How to profile dynamic parallelism

Hi,

Is there any way to analyze dynamic parallelism by nvprof, nsight system or nsight compute?

Here is my system information

nvcc: NVIDIA (R) Cuda compiler driver
Copyright (c) 2005-2020 NVIDIA Corporation
Built on Tue_Sep_15_19:10:02_PDT_2020
Cuda compilation tools, release 11.1, V11.1.74
Build cuda_11.1.TC455_06.29069683_0

nvprof: NVIDIA (R) Cuda command line profiler
Copyright (c) 2012 - 2020 NVIDIA Corporation
Release version 11.1.69 (21)

NVIDIA Nsight Systems version 2020.3.4.32-52657a0

NVIDIA (R) Nsight Compute Command Line Profiler
Copyright (c) 2012-2020 NVIDIA Corporation
Version 2020.2.0 (Build 28964561)

My GPU is Tesla V100S

I tried both methods to get run-time results, but the whole dynamic parallelism related kernel will disappear when I use it

  1. nvprof

nvprof --export-profile timeline.prof -f my_app
and
nvprof my_app

  1. nsys

cat config.ini
HandleInvalidEvents=true
nsys profile -t cuda my_app

Any idea to measure/ profile dynamic parallelism. Thank you for your help.

Hi,

Tools nvprof and nsys don’t support tracing of dynamic parallelism (CDP) kernels for Volta (compute capability 7.0) and higher GPU architectures.

In the CUDA releases prior to version 11.4 , these tools error out early when CUDA module contains CDP kernels even when it is not launched. In CUDA 11.4, an improvement is made to trace all the host kernels until a CDP kernel is encountered. This is documented in the Profiler Known Issues section of the CUDA Profiler guide.

CDP kernel launch tracing has a limitation for devices with compute capability 7.0 and higher. CUPTI traces all the host launched kernels until it encounters a host launched kernel which launches child kernels. Subsequent kernels are not traced.

Hi,

If I change the GPU to Tesla P40 which is Pascal(compute capability 6.1), will it work?
Tools nvprof and nsys support tracing of dynamic parallelism (CDP) kernels for Pascal (compute capability 6.1), right?
Does this feature have any requirements for the CUDA version?

Thank you.

Yes, these tools support tracing of the CDP kernels for Pascal and older GPU architectures. There is no specific requirements for the CUDA version. The CUDA version you use i.e. 11.1 should work.
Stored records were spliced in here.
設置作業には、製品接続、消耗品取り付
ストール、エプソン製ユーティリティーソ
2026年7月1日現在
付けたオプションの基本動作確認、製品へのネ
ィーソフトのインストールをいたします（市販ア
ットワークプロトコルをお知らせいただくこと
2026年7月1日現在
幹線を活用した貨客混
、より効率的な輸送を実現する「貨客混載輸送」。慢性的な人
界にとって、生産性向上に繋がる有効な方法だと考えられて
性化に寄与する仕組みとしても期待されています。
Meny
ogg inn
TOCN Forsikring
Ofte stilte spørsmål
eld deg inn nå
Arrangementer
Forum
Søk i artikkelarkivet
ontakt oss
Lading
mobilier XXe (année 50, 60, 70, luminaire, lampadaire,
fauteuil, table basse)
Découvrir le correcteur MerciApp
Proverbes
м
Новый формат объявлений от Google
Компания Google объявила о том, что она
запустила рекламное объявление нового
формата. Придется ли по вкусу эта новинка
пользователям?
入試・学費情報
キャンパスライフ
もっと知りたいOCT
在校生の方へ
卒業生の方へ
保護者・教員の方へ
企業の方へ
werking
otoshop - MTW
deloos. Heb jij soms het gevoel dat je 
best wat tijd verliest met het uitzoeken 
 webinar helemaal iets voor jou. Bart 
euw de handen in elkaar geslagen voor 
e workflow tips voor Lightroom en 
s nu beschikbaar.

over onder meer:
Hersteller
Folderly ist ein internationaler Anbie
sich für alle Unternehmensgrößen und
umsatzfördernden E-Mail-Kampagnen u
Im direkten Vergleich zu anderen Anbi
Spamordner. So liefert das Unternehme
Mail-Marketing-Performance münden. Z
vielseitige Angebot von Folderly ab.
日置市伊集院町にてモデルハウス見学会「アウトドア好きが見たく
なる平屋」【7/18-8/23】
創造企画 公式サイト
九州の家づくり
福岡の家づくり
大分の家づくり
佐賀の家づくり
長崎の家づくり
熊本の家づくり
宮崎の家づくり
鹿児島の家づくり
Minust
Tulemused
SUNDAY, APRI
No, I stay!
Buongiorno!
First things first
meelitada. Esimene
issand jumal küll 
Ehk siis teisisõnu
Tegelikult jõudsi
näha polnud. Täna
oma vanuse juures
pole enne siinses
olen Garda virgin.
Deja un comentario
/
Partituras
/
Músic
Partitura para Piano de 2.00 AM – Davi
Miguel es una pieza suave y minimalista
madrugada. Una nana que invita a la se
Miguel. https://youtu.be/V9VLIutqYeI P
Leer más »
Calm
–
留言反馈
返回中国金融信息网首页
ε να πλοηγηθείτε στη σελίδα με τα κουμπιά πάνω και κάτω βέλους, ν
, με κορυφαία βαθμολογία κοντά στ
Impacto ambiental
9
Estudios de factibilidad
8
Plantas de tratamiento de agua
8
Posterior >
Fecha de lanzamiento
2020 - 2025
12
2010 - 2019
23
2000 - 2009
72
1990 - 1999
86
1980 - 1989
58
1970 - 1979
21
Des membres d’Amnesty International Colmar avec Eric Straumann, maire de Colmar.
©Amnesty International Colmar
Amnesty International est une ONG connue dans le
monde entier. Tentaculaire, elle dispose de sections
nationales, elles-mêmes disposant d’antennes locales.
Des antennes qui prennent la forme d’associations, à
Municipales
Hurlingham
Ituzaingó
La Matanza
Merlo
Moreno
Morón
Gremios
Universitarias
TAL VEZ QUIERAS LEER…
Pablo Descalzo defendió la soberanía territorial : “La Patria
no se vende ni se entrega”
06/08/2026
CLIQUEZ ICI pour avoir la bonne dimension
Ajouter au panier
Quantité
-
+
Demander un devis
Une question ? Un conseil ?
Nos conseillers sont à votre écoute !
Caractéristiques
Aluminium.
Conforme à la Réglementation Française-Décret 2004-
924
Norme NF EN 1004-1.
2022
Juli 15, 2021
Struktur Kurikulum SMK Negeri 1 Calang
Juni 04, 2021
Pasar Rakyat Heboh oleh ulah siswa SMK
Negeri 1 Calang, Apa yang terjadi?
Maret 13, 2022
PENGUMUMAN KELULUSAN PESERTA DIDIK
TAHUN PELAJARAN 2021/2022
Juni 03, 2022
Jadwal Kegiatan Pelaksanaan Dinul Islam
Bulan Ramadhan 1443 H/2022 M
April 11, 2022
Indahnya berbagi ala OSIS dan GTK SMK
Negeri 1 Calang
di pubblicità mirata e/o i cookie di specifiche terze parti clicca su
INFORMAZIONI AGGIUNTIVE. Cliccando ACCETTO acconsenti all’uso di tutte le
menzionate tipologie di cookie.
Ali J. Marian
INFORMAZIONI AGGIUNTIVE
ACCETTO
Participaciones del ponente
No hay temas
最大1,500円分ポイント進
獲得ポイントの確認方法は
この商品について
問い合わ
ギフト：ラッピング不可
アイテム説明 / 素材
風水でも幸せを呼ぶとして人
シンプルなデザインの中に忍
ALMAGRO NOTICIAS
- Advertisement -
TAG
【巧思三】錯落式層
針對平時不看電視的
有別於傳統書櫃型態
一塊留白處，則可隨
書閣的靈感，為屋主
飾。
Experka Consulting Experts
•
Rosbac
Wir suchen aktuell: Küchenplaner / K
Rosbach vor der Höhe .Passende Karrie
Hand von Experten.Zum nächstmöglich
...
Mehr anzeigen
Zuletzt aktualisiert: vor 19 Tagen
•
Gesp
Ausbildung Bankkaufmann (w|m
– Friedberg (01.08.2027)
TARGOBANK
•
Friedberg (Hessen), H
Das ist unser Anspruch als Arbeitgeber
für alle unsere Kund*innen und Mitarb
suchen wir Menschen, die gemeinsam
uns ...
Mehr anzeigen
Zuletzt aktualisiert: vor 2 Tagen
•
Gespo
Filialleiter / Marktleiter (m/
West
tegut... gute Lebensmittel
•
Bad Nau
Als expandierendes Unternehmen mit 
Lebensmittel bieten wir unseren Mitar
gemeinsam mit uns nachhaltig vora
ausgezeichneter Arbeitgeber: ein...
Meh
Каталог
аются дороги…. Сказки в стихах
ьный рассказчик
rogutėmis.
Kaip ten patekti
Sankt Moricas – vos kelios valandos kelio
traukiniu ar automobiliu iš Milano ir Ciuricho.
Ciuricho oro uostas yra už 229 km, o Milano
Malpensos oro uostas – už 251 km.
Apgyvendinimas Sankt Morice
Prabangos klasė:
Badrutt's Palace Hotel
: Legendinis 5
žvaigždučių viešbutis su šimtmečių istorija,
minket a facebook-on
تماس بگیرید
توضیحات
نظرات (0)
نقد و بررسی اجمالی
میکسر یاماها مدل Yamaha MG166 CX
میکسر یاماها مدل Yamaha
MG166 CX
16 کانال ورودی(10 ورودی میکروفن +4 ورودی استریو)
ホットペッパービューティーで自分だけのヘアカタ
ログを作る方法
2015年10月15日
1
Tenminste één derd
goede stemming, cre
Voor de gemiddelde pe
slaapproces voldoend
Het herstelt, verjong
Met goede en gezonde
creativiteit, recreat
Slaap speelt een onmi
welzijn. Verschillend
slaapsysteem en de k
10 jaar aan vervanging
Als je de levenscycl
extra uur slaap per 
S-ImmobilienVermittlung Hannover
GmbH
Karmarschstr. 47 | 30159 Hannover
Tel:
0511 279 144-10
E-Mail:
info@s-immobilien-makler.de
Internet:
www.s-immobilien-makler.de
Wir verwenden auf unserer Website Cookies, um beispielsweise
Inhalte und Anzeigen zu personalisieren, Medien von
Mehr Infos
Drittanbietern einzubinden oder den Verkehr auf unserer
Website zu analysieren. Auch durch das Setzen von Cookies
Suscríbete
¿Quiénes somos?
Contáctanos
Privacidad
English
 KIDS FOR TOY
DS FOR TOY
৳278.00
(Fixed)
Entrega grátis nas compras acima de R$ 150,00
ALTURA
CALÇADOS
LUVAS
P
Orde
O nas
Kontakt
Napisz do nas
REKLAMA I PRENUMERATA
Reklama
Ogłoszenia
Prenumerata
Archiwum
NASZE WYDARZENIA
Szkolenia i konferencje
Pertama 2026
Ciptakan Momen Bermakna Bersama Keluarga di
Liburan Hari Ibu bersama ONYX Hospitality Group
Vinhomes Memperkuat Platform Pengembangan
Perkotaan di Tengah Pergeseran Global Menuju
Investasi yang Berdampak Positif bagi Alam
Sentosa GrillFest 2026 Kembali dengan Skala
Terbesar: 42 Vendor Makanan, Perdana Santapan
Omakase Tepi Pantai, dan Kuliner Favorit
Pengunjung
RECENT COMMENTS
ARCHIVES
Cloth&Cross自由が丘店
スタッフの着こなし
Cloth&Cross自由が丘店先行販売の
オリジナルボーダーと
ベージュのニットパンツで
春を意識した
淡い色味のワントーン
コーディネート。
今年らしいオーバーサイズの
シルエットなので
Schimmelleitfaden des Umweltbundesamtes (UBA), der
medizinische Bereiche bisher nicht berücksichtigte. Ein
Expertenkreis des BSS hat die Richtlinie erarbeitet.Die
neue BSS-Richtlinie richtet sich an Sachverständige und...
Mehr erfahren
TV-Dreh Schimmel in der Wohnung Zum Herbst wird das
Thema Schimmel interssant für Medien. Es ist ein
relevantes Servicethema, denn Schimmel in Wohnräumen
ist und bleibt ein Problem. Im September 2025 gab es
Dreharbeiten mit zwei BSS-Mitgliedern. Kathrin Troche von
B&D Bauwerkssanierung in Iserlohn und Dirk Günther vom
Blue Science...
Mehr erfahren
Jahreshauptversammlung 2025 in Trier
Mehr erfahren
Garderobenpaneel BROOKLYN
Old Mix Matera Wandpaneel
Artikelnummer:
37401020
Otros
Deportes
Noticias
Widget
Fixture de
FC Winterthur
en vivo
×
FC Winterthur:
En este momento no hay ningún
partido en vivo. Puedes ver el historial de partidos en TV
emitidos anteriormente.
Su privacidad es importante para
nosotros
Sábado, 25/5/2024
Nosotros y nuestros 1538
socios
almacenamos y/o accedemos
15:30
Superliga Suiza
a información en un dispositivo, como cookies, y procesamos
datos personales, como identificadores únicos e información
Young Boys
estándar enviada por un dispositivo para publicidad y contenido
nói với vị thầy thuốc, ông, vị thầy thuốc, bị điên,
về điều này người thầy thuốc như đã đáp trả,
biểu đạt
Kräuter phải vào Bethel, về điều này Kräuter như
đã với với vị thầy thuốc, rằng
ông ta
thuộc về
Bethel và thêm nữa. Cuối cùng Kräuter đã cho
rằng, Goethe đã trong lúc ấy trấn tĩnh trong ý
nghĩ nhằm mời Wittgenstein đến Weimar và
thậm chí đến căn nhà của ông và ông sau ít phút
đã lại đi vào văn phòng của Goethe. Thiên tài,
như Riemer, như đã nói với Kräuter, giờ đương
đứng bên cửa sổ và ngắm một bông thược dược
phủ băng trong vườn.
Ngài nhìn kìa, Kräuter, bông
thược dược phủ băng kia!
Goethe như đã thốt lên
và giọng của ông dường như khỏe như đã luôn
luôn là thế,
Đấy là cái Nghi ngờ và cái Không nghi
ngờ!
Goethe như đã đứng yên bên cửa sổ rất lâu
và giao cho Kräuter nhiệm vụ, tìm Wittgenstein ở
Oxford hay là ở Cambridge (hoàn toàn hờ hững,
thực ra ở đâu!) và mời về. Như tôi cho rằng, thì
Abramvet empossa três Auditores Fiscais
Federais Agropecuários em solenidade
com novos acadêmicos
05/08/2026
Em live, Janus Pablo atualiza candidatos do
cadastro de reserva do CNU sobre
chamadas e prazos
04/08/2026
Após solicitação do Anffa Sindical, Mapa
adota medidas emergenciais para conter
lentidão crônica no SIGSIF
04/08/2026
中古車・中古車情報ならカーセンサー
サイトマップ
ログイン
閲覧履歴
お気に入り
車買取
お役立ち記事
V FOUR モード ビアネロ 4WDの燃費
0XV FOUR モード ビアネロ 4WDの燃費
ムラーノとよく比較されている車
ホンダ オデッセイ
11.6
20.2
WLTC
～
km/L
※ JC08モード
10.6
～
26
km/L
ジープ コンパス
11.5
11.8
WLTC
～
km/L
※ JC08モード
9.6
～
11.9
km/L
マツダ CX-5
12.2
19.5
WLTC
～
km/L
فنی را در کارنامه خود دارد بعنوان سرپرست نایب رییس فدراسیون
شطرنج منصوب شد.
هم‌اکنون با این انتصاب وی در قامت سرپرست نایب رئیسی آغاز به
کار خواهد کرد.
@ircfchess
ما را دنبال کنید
Okay, I will change a GPU.

My I ask if you have any teaching documents about CDP Profile for nsys and nvprof. I need some analytical guidance.

Thank you.

CUDA Programming Guide has a section CUDA Dynamic Parallelism which might help you. Sub-section Programming Guidelines can be of interest.

Further readings:
https://developer.nvidia.com/blog/cuda-dynamic-parallelism-api-principles/
https://developer.nvidia.com/blog/a-cuda-dynamic-parallelism-case-study-panda/

Thank you sooooooo much :)

Hi, I have the same limitation with a RTX A4500. I’m under cuda 11.7 and I use the last nsight system release (2023.3.1). Should I upgrade cuda or any think else? Does it still a limitation today?

Sorry, upgrading the CUDA toolkit won’t help. Tools nsys and nvprof don’t support tracing of CDP kernels for Volta and higher GPU architectures.